Aliás, no momento de apresentar eventuais teses subsidiárias de desclassificação para infrações menos graves, o Advogado precisará analisar quais serão as consequências do êxito nessa alegação. Em outras palavras, qual é a diferença entre as penas cominadas para a infração imputada na exordial acusatória e aquelas relativas à infração para a qual se pretende desclassificar? Se a diferença for insignificante, deve-se perquirir se vale a pena adotar a tese de desclassificação como estratégia do interrogatório. Logo, a análise de uma tese de desclassificação é também uma avaliação das penas em abstrato.

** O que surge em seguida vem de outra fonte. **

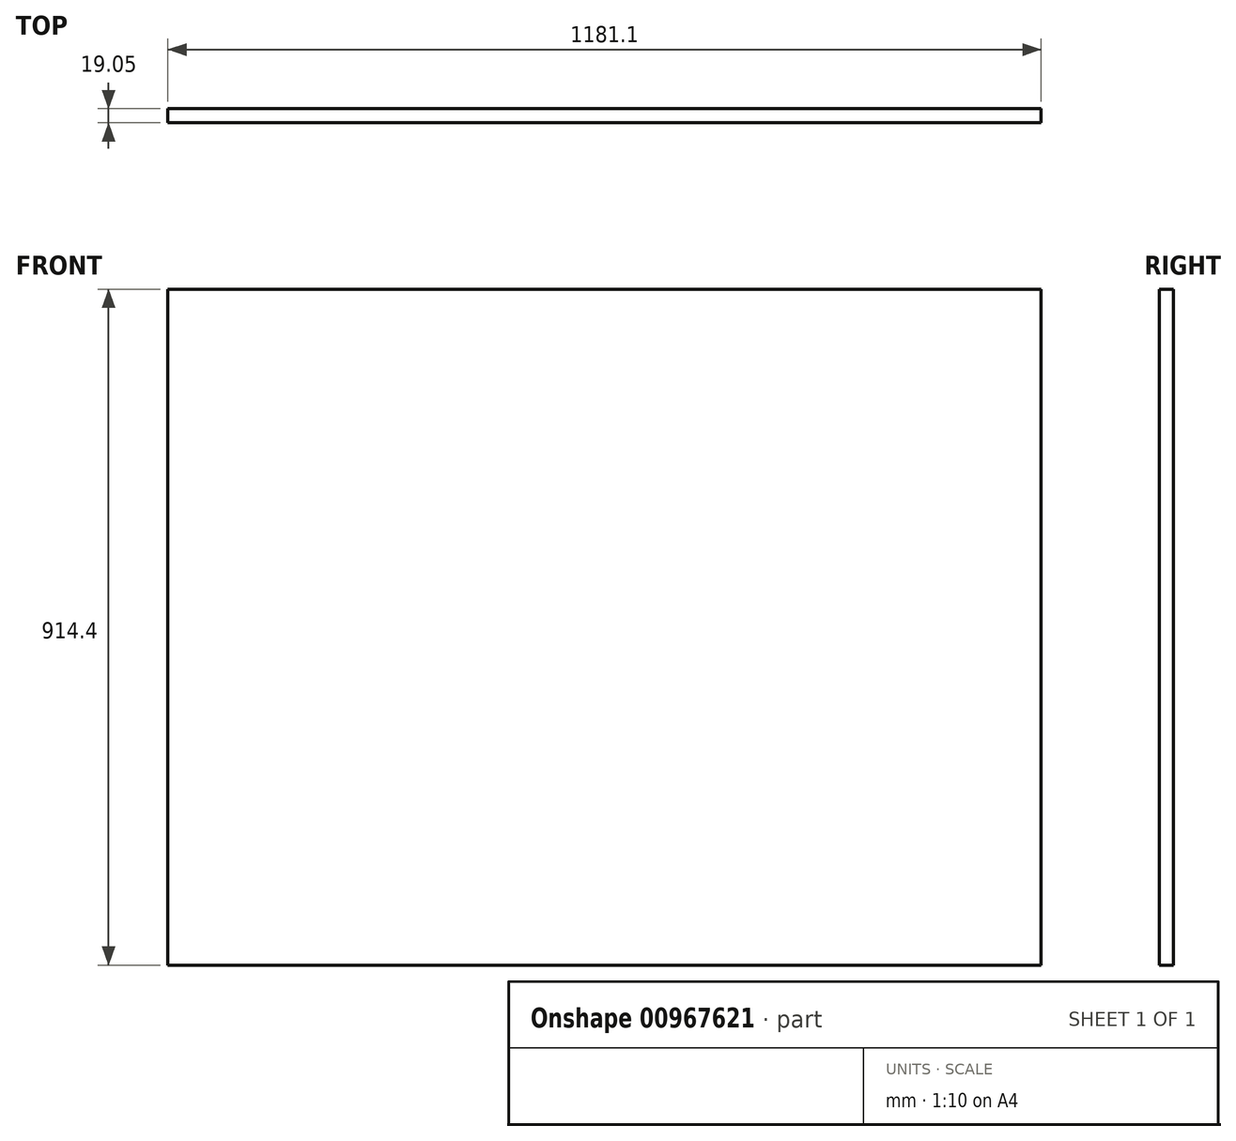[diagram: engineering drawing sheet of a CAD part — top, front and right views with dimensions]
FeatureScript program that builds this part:
annotation { "Feature Type Name" : "Feature", "Feature Type Description" : "" }
export const myFeature = defineFeature(function(context is Context, id is Id, definition is map)
    precondition{}
    {
        {
            var Q0;
            Q0=qCreatedBy(makeId("Front.planeOp"),FACE);
            var sketch = newSketch(context, id + "F0", { "sketchPlane" : qUnion([Q0])});
            skLineSegment(sketch, "E0.bottom", {"start": v(590.55, 457.2) * mm, "end": v(-590.55, 457.2) * mm});
            skLineSegment(sketch, "E0.top", {"start": v(590.55, -457.2) * mm, "end": v(-590.55, -457.2) * mm});
            skLineSegment(sketch, "E0.left", {"start": v(590.55, 457.2) * mm, "end": v(590.55, -457.2) * mm});
            skLineSegment(sketch, "E0.right", {"start": v(-590.55, 457.2) * mm, "end": v(-590.55, -457.2) * mm});
            skPoint(sketch, "E0.middle", {"position": v(0, 0) * mm});
            skSolve(sketch);
        }
        {
            var Q0;
            Q0 = qSketchRegion(id + "F0", true);
            extrude(context, id + "F1", {"entities" : qUnion([Q0]), "depth" : 19.05 * mm, "offsetDistance" : 25.4 * mm});
        }
    });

Como se observa, a defesa, pensando nas penas em abstrato, terá duas finalidades:
1. desclassificar para uma infração que tenha penas abstratas menores que as da infração imputada na denúncia ou queixa;
2. manter a pena o mais perto possível do mínimo previsto no tipo penal, especialmente nas duas primeiras fases da dosimetria, que, segundo entendimento preponderante, não podem resultar em uma pena-base ou uma pena provisória abaixo do mínimo legal. Mantendo a pena no mínimo legal nas duas fases iniciais da dosimetria, a incidência de eventuais causas de diminuição ou de aumento de pena será realizada no melhor cenário possível, com possibilidade de que se defenda o máximo de redução possível pela aplicação da minorante e o afastamento da majorante ou seu aumento no mínimo possível, em ambos os casos considerando, repita-se, a pena mínima.